**Exercise**
Starting from the line containing "бухгалтерскому учету и", give again every line through the end of the entries, word for word. Pictures stay out of the copy.

**Data for analysis**
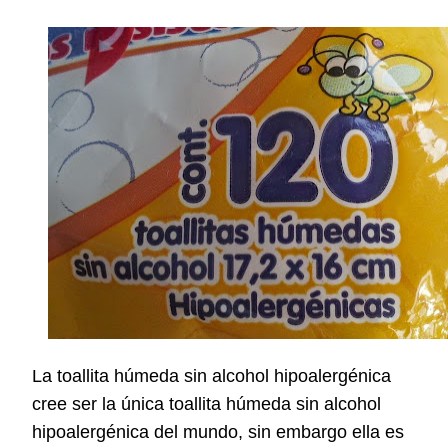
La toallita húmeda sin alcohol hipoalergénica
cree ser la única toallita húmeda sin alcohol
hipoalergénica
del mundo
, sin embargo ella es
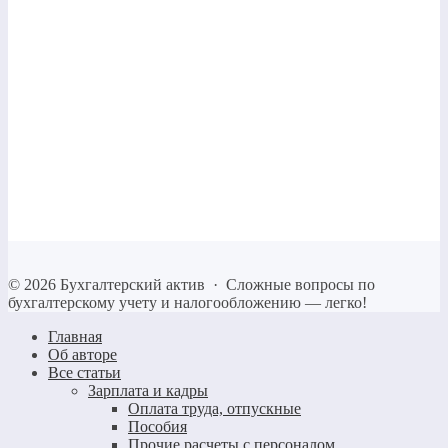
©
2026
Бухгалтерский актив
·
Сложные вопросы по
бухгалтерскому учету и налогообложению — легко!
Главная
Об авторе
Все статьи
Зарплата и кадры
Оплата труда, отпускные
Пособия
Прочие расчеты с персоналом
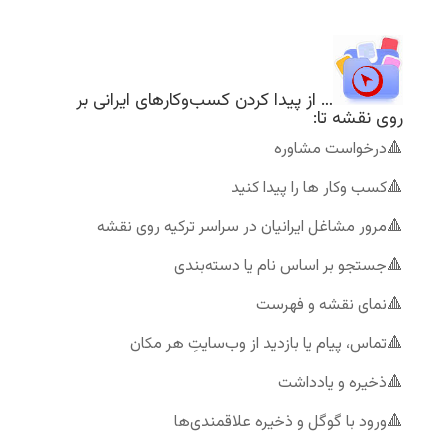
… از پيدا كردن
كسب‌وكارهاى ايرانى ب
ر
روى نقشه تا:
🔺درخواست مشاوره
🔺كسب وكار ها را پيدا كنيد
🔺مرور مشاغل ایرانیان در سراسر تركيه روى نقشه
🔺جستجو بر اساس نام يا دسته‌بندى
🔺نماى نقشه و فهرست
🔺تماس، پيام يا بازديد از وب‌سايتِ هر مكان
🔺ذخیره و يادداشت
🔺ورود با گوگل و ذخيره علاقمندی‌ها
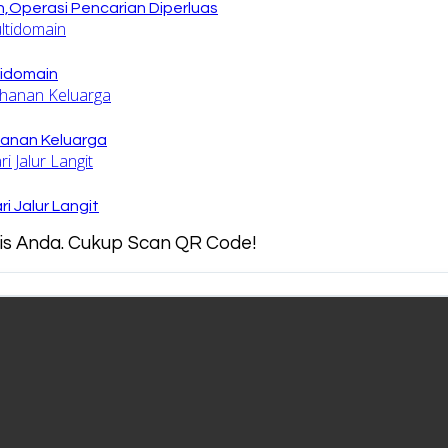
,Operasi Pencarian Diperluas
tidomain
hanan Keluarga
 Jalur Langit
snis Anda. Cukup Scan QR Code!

**Answer for this exercise**
бухгалтерскому учету и налогообложению — легко!
Главная
Об авторе
Все статьи
Зарплата и кадры
Оплата труда, отпускные
Пособия
Прочие расчеты с персоналом
… از پيدا كردن
كسب‌وكارهاى ايرانى ب
ر
روى نقشه تا:
🔺درخواست مشاوره
🔺كسب وكار ها را پيدا كنيد
🔺مرور مشاغل ایرانیان در سراسر تركيه روى نقشه
🔺جستجو بر اساس نام يا دسته‌بندى
🔺نماى نقشه و فهرست
🔺تماس، پيام يا بازديد از وب‌سايتِ هر مكان
🔺ذخیره و يادداشت
🔺ورود با گوگل و ذخيره علاقمندی‌ها
,Operasi Pencarian Diperluas
tidomain
hanan Keluarga
 Jalur Langit
snis Anda. Cukup Scan QR Code!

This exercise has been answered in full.